Though I’ve swallowed a lot of allergy pills, NSAIDs and Imodium, I’d never had to stick to a specific medication regimen before. I was just learning to use a smartphone when I started AMAT and used an alarm on the phone to help me keep my meds on schedule. I guess I like technology more than I admit because that alarm kept me on track and made me love my phone!

Dr. Chamberlin warned me that after 3-4 weeks on the antibiotics I would feel like I had the flu for a month or so. That was a sign that the antibiotics were working and killing the Crohn’s-causing MAP infection. He was right about feeling bad, but it lasted closer to 4 months! This was a trying time because I was exhausted, working full time and I still had diarrhea – but the pain was fading. Plus, I’d made a commitment to the treatment when I flew 2000 miles to have a colonoscopy. I was going to stick to it!

Eventually I realized, “Oh, I do feel better, oh, I can do things!” My energy was slowly improving, I wasn’t falling asleep immediately on returning from work and, don’t tell my boss, I hadn’t fallen asleep at my desk for a while.

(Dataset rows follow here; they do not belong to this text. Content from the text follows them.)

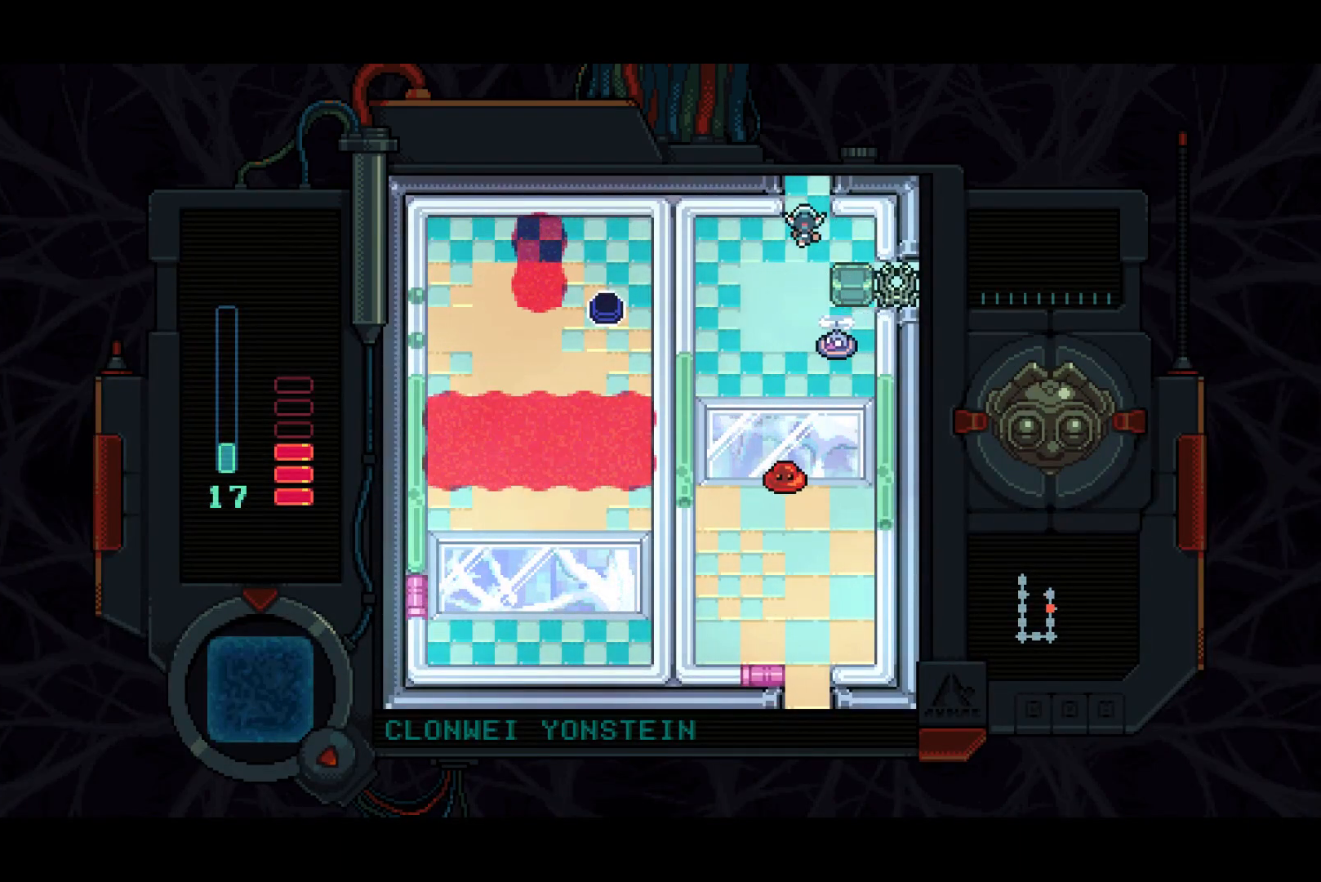
{"buttons": ["DPAD_DOWN"], "left_stick": "center", "right_stick": "center", "events": [[250, "DPAD_UP", "up"], [300, "DPAD_DOWN", "down"]]}
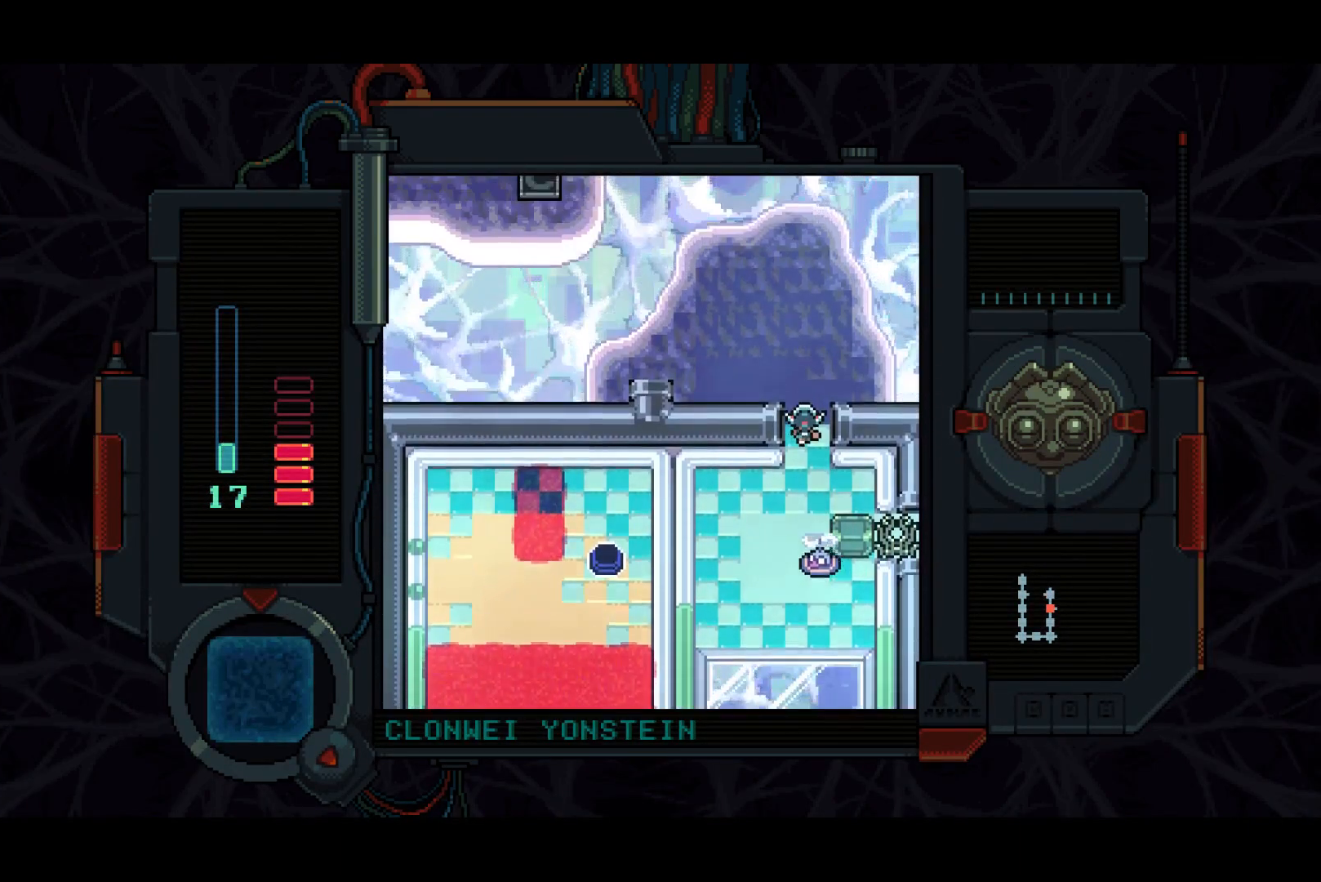
{"buttons": ["DPAD_DOWN"], "left_stick": "center", "right_stick": "center", "events": []}
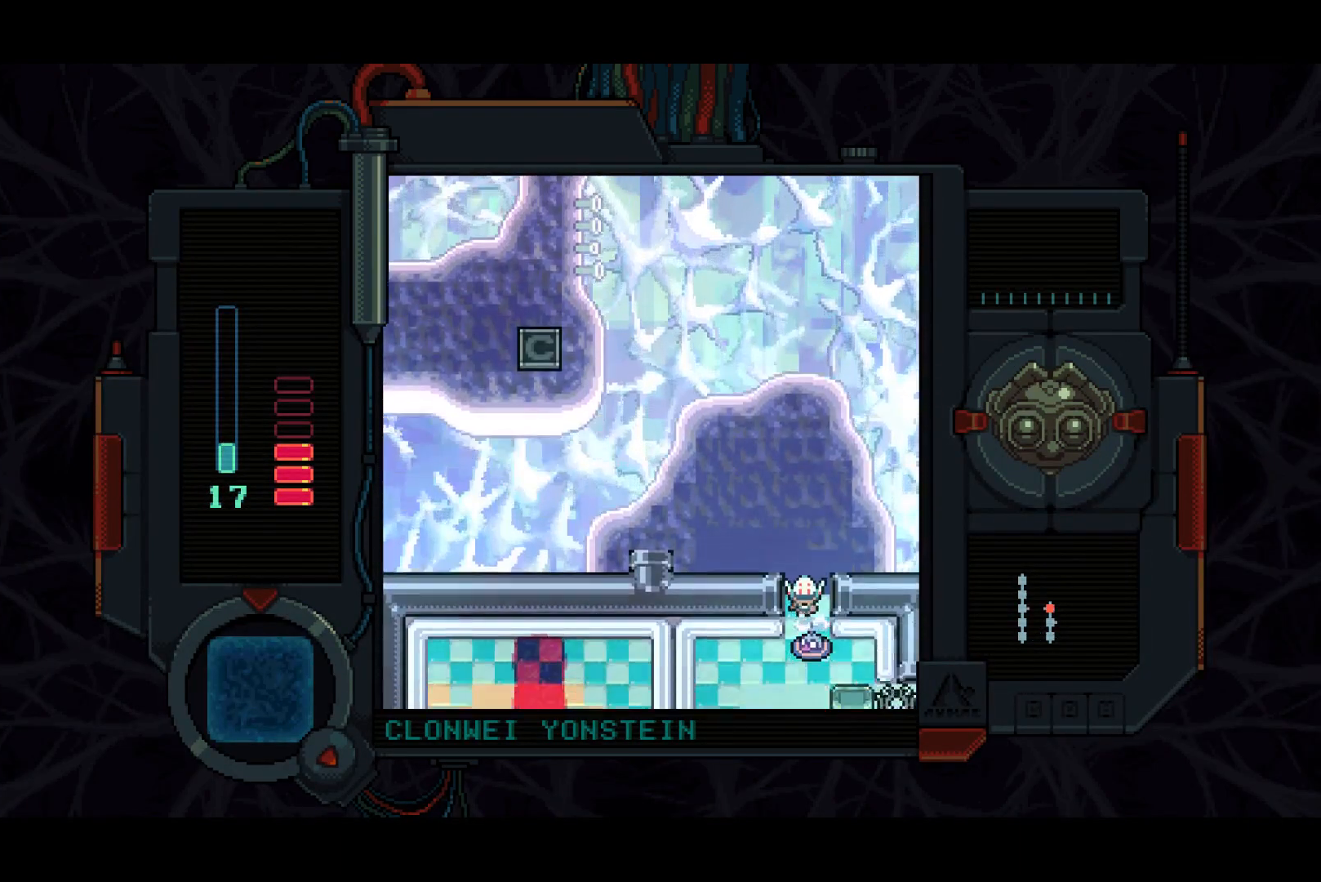
{"buttons": ["DPAD_DOWN"], "left_stick": "center", "right_stick": "center", "events": []}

I am so pleased I didn’t quit. AMAT and Dr. Chamberlin have given me my life back.  I am profoundly grateful to Dr. Chamberlin and to my husband who found him. After a year on the antibiotics I am becoming a real person who does things. When I started the treatment I hoped to be off it quickly, but now I don’t care if I have to stay on it forever. I am all but finished with the gut pain. Hear me, I am not in pain! I do have more bowel movements than most people (0-4 per day) and I am not finished with my rejuvenation. My daughter is dragging me to the gym to help me build strength and stamina. I am struggling to learn to eat right and more often. I am eating foods that I have not been able to tolerate for years, including a salad from a salad bar! My husband encourages me daily to do things but is empathetic when I am too tired. I can go where I want to go and do what I want to do with hardly a shadow of worry that I will have an accident.  As a matter of fact, it is an improvement to actually want to go places and do things.

Life is sneaking back up on me.

I even went skiing and did not have to stop a single time to go to the bathroom!!!